村の馬頭観音の像を近所の子供たちがもちだし投げたりころばしたりまたがったりして遊んでい た。それを別当がとめると、すぐにその晩から別当は病気になった。巫女に聞いてみろと、せっかく観音さまが子供たちと面白く遊んでいるのをお節介したから気に障ったのだというので詫び言をしてやっと病気がよくなった。

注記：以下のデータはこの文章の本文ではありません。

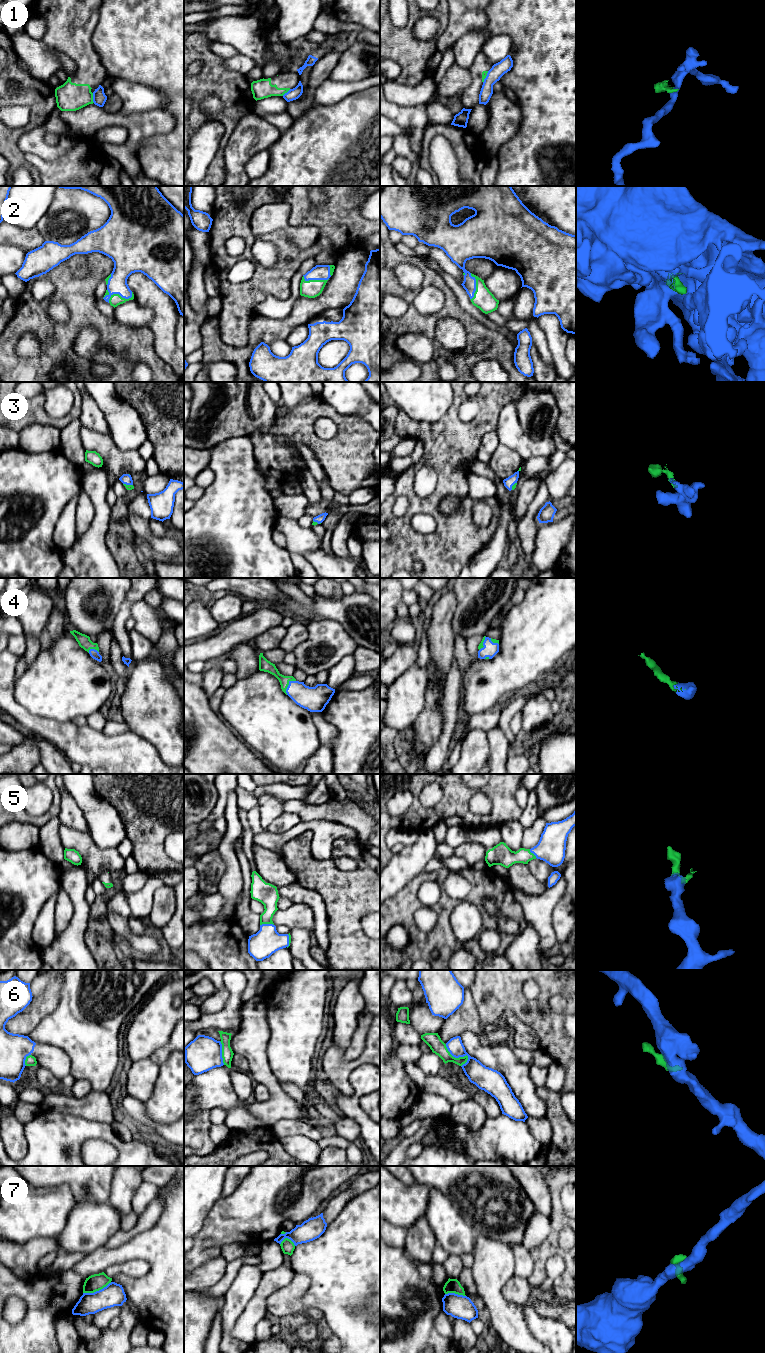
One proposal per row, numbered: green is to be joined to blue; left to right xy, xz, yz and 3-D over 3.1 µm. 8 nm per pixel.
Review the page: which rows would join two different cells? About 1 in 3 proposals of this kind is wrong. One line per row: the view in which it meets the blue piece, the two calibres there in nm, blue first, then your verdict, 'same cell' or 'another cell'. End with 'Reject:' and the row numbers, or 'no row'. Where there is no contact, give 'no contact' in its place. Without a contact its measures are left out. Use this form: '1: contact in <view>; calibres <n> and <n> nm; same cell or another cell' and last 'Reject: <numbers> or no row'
1: contact in xy; calibres 110 and 220 nm; another cell
2: contact in xy; calibres 180 and 90 nm; same cell
3: contact in xy; calibres 80 and 50 nm; same cell
4: contact in xz; calibres 200 and 100 nm; same cell
5: contact in xz; calibres 220 and 170 nm; same cell
6: contact in yz; calibres 170 and 120 nm; another cell
7: contact in xy; calibres 180 and 140 nm; another cell
Reject: 1, 6, 7

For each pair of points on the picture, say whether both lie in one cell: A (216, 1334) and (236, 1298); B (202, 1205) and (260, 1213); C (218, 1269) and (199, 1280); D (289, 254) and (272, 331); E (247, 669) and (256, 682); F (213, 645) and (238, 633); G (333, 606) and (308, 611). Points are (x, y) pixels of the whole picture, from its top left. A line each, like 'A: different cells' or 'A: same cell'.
A: different cells
B: different cells
C: same cell
D: different cells
E: different cells
F: same cell
G: same cell

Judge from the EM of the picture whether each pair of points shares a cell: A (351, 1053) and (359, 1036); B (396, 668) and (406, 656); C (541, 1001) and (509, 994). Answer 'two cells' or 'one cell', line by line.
A: one cell
B: one cell
C: one cell

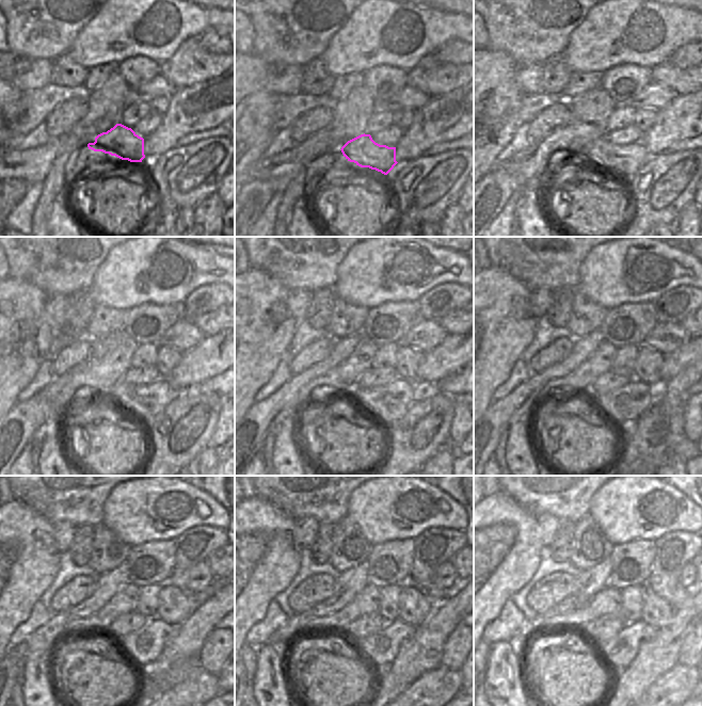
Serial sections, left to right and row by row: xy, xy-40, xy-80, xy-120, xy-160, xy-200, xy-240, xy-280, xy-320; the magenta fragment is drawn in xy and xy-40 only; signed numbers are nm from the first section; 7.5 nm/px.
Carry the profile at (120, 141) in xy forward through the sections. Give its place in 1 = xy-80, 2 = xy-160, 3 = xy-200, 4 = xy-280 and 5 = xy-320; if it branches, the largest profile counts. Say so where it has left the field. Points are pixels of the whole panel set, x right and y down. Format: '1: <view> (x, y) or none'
1: xy-80 (624, 160)
2: xy-160 (387, 403)
3: xy-200 (623, 405)
4: xy-280 (381, 648)
5: xy-320 (619, 651)

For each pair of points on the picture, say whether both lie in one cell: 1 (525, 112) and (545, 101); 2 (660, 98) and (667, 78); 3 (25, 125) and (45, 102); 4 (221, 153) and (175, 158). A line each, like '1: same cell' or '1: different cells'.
1: same cell
2: different cells
3: same cell
4: same cell

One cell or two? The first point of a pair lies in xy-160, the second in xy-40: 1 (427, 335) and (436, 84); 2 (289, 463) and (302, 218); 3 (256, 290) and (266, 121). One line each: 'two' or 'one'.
1: two
2: one
3: one

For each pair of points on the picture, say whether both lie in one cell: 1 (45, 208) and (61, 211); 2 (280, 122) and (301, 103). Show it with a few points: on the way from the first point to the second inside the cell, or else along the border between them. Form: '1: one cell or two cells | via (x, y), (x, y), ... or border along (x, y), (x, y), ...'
1: two cells | border along (62, 199), (54, 202), (47, 225)
2: one cell | via (285, 116), (296, 106)

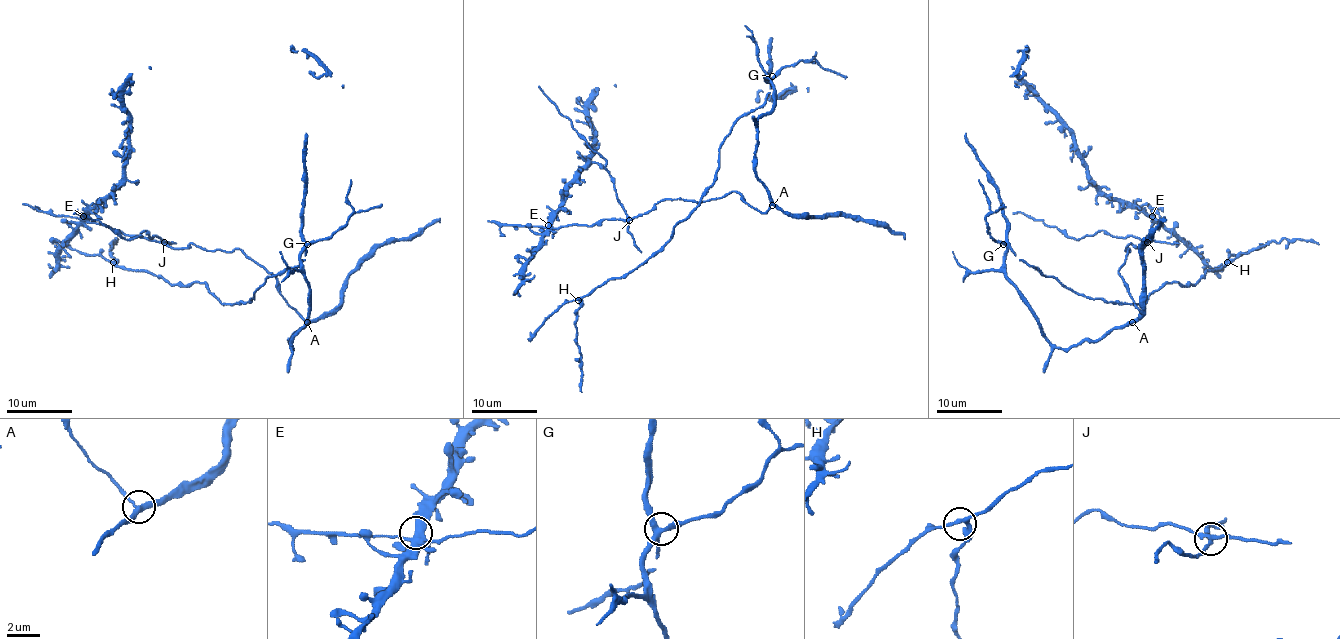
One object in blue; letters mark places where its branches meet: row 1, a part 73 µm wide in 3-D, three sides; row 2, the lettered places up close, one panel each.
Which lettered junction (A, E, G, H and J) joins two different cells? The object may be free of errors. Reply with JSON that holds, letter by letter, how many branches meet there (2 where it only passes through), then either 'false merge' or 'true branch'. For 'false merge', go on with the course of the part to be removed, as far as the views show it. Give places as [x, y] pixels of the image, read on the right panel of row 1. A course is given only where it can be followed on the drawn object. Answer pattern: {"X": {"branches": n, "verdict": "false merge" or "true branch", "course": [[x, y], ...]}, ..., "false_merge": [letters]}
{"A": {"branches": 3, "verdict": "true branch"}, "E": {"branches": 4, "verdict": "true branch"}, "G": {"branches": 4, "verdict": "true branch"}, "H": {"branches": 3, "verdict": "true branch"}, "J": {"branches": 4, "verdict": "false merge", "course": [[1147, 242], [1132, 235], [1114, 237], [1103, 231], [1074, 239], [1043, 221], [1021, 213], [1013, 214]]}, "false_merge": ["J"]}

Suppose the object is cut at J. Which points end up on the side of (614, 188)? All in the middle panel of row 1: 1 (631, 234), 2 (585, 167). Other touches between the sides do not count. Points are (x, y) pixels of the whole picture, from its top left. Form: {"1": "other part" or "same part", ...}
{"1": "same part", "2": "other part"}

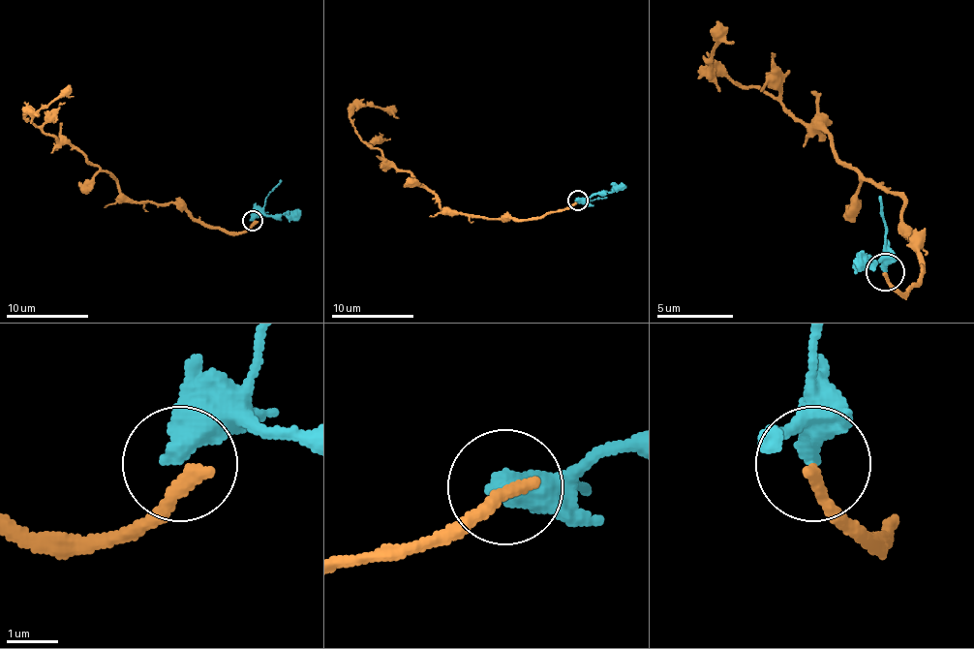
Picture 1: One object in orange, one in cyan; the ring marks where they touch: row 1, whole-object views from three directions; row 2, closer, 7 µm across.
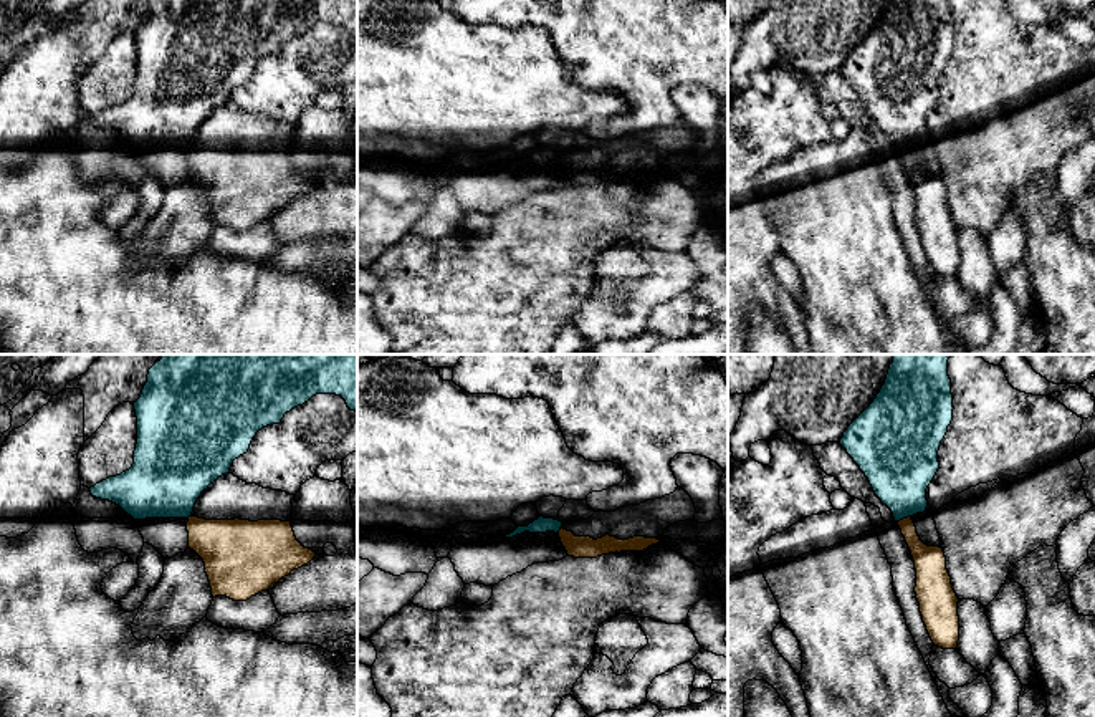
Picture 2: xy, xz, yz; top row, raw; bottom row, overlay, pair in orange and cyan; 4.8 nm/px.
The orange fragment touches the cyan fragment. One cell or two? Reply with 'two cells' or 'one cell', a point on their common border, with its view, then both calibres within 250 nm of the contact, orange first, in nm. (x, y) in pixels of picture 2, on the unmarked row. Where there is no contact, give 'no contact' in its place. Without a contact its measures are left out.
two cells | yz (903, 148) | 160/320 nm

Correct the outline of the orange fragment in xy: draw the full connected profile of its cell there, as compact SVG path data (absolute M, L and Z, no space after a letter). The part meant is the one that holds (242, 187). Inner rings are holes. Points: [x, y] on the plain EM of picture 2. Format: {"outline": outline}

遠野のあるお堂の古ぼけた仏像を子供たちが馬にして遊んでいるのを、近所の者が神仏を粗末にすると叱りとばした。するとこの男はその晩から熱をだして病んだ。枕神がたってせっかく子供たちと面白くあそんでいたのに、なまじ咎めだてするのは気に食わぬというので、巫女をたのんでこれから気をつけると約束すると病気はよくなった。(『遠野物語拾遺』五一、五三)(中略)
つまり、この<巫女>譚では村の堂祀にまつられた仏像は幻想的にいえば<生きている>存在であり、子供のほうが面白く仏像と遊んでいれば、仏像のほうも面白く子供と遊んでいるにちがいないと相互規定的にかんがえるところに、巫女と村民たちの伝承との微妙にちがった位相があらわれている。村の堂祀にかざられた神仏の像は、村民の共同幻想の象徴である位相では<神仏を粗末にしてはならない>という伝承された聖な禁制にほかならない。しかし巫女の<性>的な心性からは子供と遊び、子供が面白がれば神仏の像のほうも面白がるといった<生きた>対幻想の対象としてあらわれる。ただ巫女は村の堂祀の仏像を未発達な<性>的対象としてしか措定しえないために、「子供」が未成熟の象徴をおびてこれらの<巫女>譚に登場するのである。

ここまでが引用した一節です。